Five centuries after the Reformation, how do the Lutheran and Catholic churches get along today? What has been achieved by working together since inter-church dialogue between the two began in Australia in the mid–1970s? We asked the dialogue team’s Lutheran and Catholic co-chairs – Rev Dr Stephen Hultgren, from Australian Lutheran College, and Rev Dr Gerard Kelly, of the Catholic Institute of Sydney – for their thoughts.
What has changed in the relationship between the two churches in Australia?
Rev Dr Gerard Kelly: The major change has been that we have moved from a situation of suspicion and hostility to one of friendliness. Rather than focus on what divides us, we are now more aware of what unites us. This becomes the starting point for engagement with each other.
There is much more contact than previously between members of our churches at all levels. There is a greater sense of trust of each other and a willingness to work together in addressing significant social issues. Our two churches have also grown in mutual understanding.
What have been the major achievements since dialogue began?
Rev Dr Stephen Hultgren: The dialogue has covered a number of important topics, including baptism, Eucharist (the Lord’s supper), the ministry, the church, justification, the ministry of oversight (bishops), Scripture and tradition, and the papacy (Petrine ministry).
Undoubtedly the most noteworthy milestone in the dialogue has been on the topic of justification. The Common Statement on Justification in 1999 stated: ‘Lutherans and Roman Catholics together see justification as God’s free and saving action in Christ whereby our sin is forgiven and we are both declared and made righteous. Together we confess that it is solely by grace and through faith that we are justified and not through our own merits. Together we say that justification cannot be separated from regeneration, sanctification, and the renewal of our hearts by the Holy Spirit. Together we affirm that justification, or salvation in Christ, is central and normative to our Christian faith’. This statement barely preceded the 1999 signing of the Joint Declaration on the Doctrine of Justification by the Lutheran World Federation and the Roman Catholic Church.

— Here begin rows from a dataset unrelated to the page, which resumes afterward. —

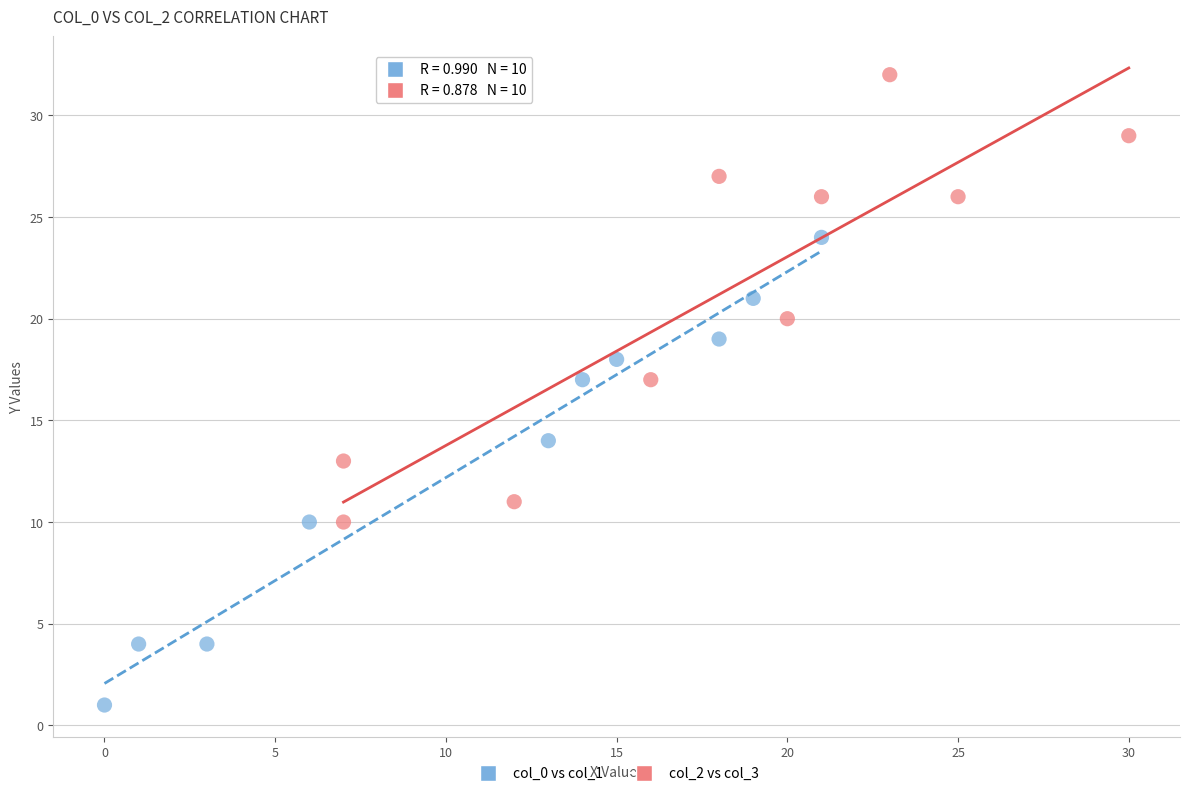

Which series reaches the maximum Y coordinate?

col_2 vs col_3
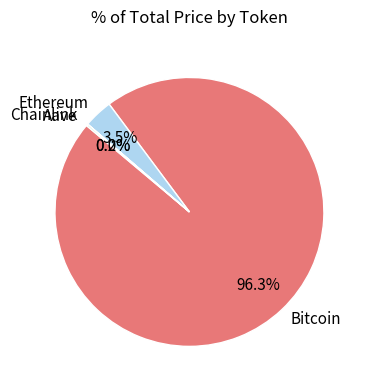

Combined, what portion of the pie is Bitcoin and Ethereum?

99.8%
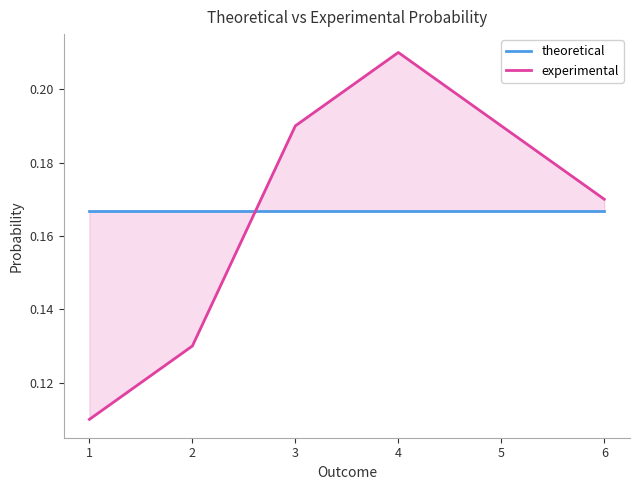

Does the chart display data point markers on the line(s)?

No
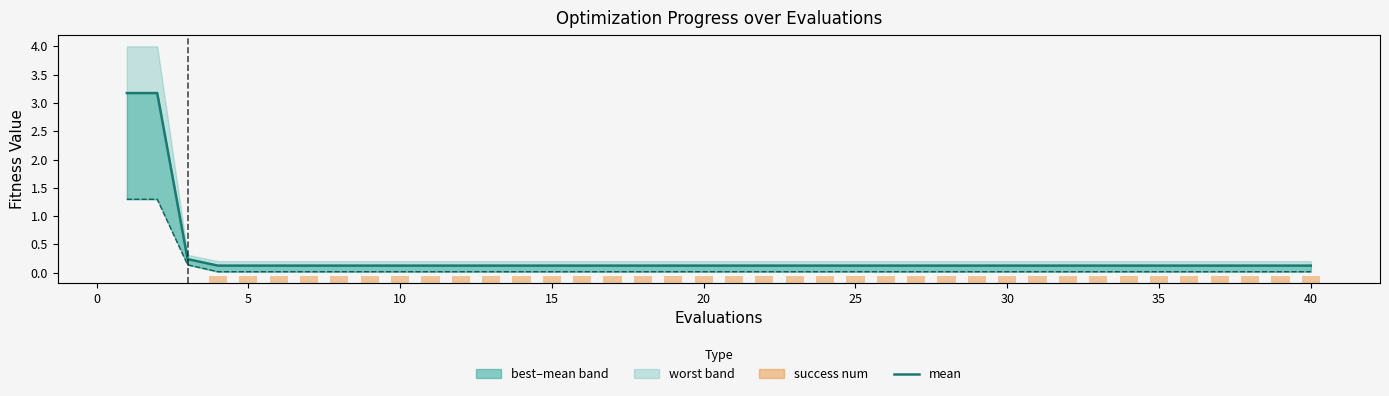

What value does the mean line series have at 30?

0.1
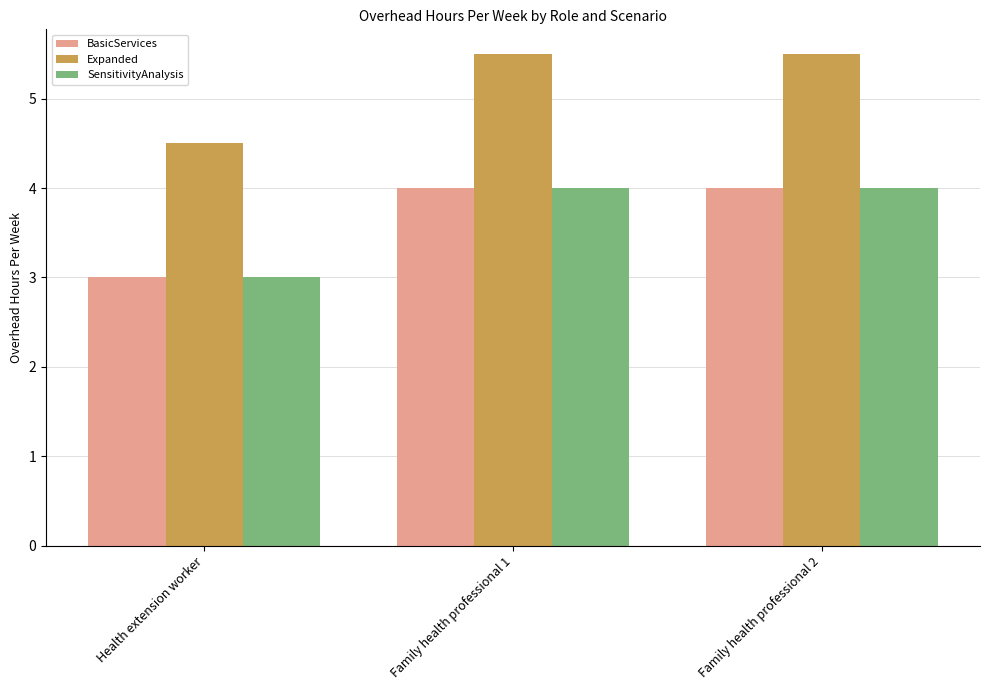

What is the sum of all Expanded values?

15.5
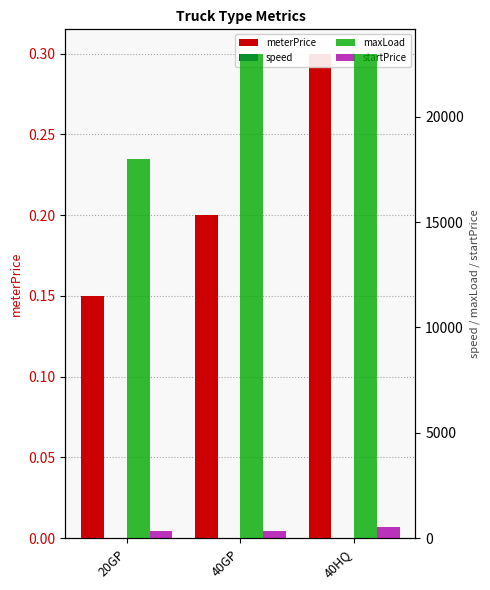

Are the bars horizontal?

No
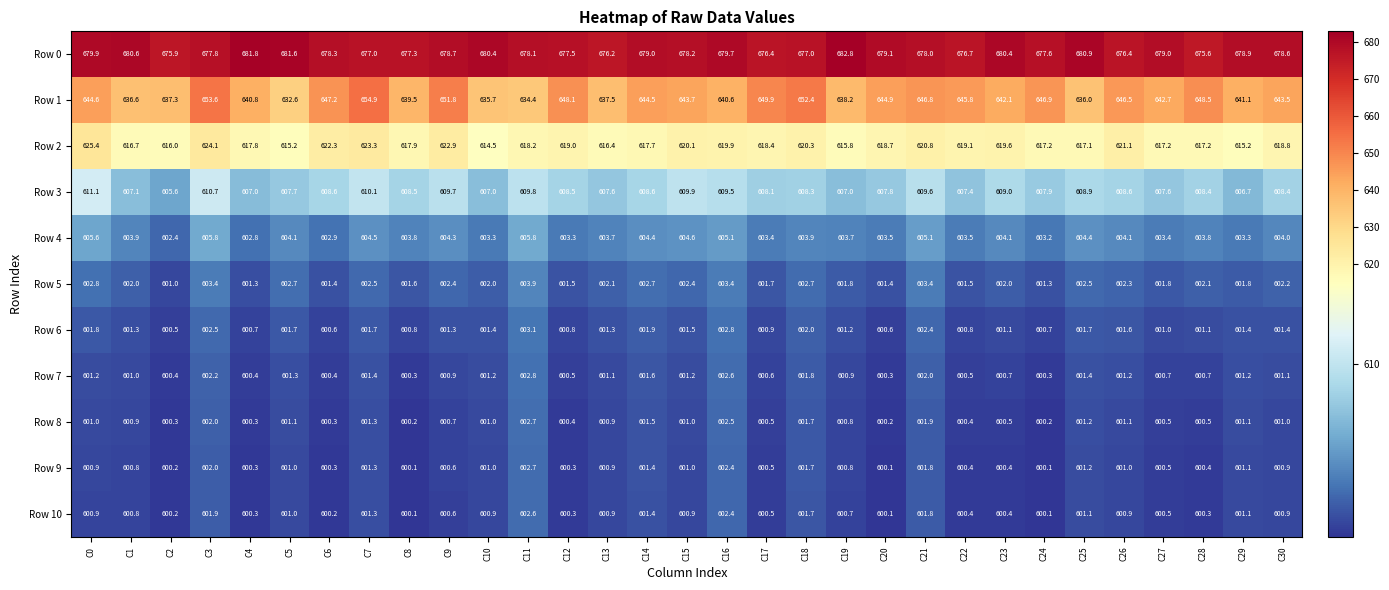

Which series has the largest range (max minus min)?

Row 1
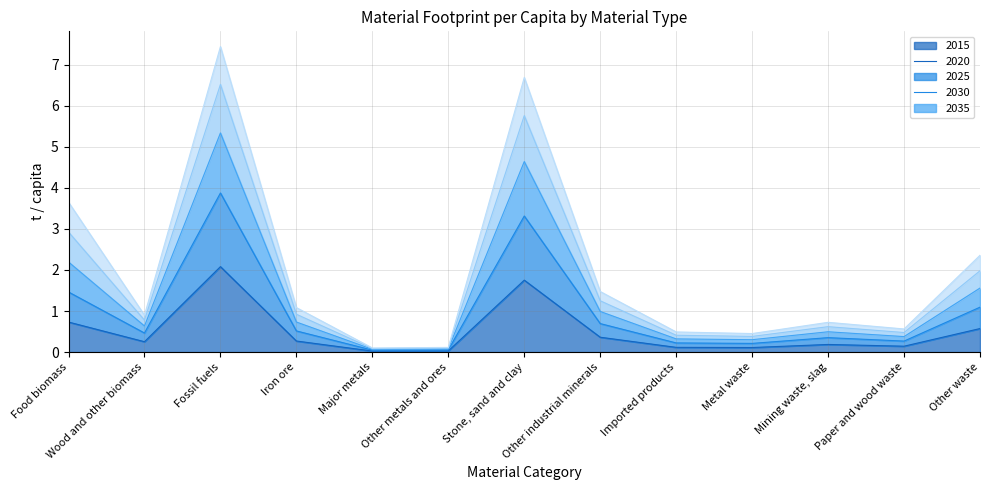

What is the difference between the second highest and second lowest values in the 2020 series?

4.6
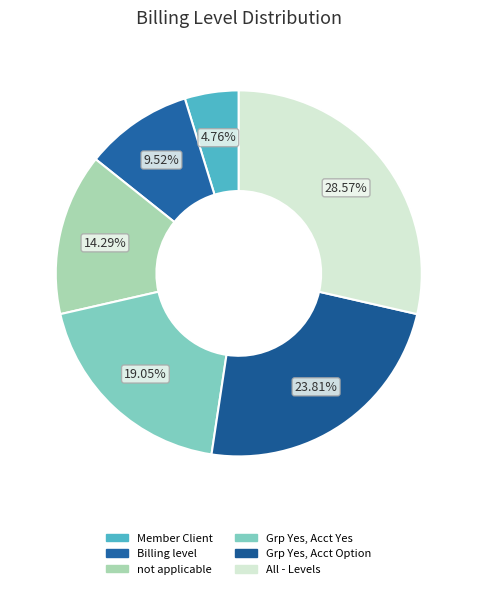

What is the largest slice in the pie chart?

All - Levels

Ecumenical dialogue takes hard work, patience, and a spirit of goodwill towards the dialogue partner. The dialogue in Australia has borne good fruit, and we pray for God’s continued blessing on this endeavour, so that, as Jesus prayed, his followers might be one (John 17:21).
GK: The body of work produced by the dialogue is a remarkable achievement. Matters that were at the heart of the division of the 16th century are now seen in a different light. Sometimes we have cleared up misunderstandings. But more importantly, we recognise that both our churches have continued the process of reform and renewal, and this means that we address those divisive questions in a new way.
A further achievement is that the dialogue has not simply remained the preserve of a small group of theologians. The results have been slowly filtering down into church life more broadly. For example, I as a Catholic have a much deeper appreciation of the doctrine of justification and have become more aware of the place it has in my own church.
At another level, the results of the dialogue have also been able to play a role in helping our respective churches make decisions about the internal life of the church. This is what people today call ‘receptive ecumenism’ – we learn from each other.
There is one other achievement I should mention: we are now able to be frank with each when the relationship between our churches runs into difficulties. This is possible because there are genuine friendships among us.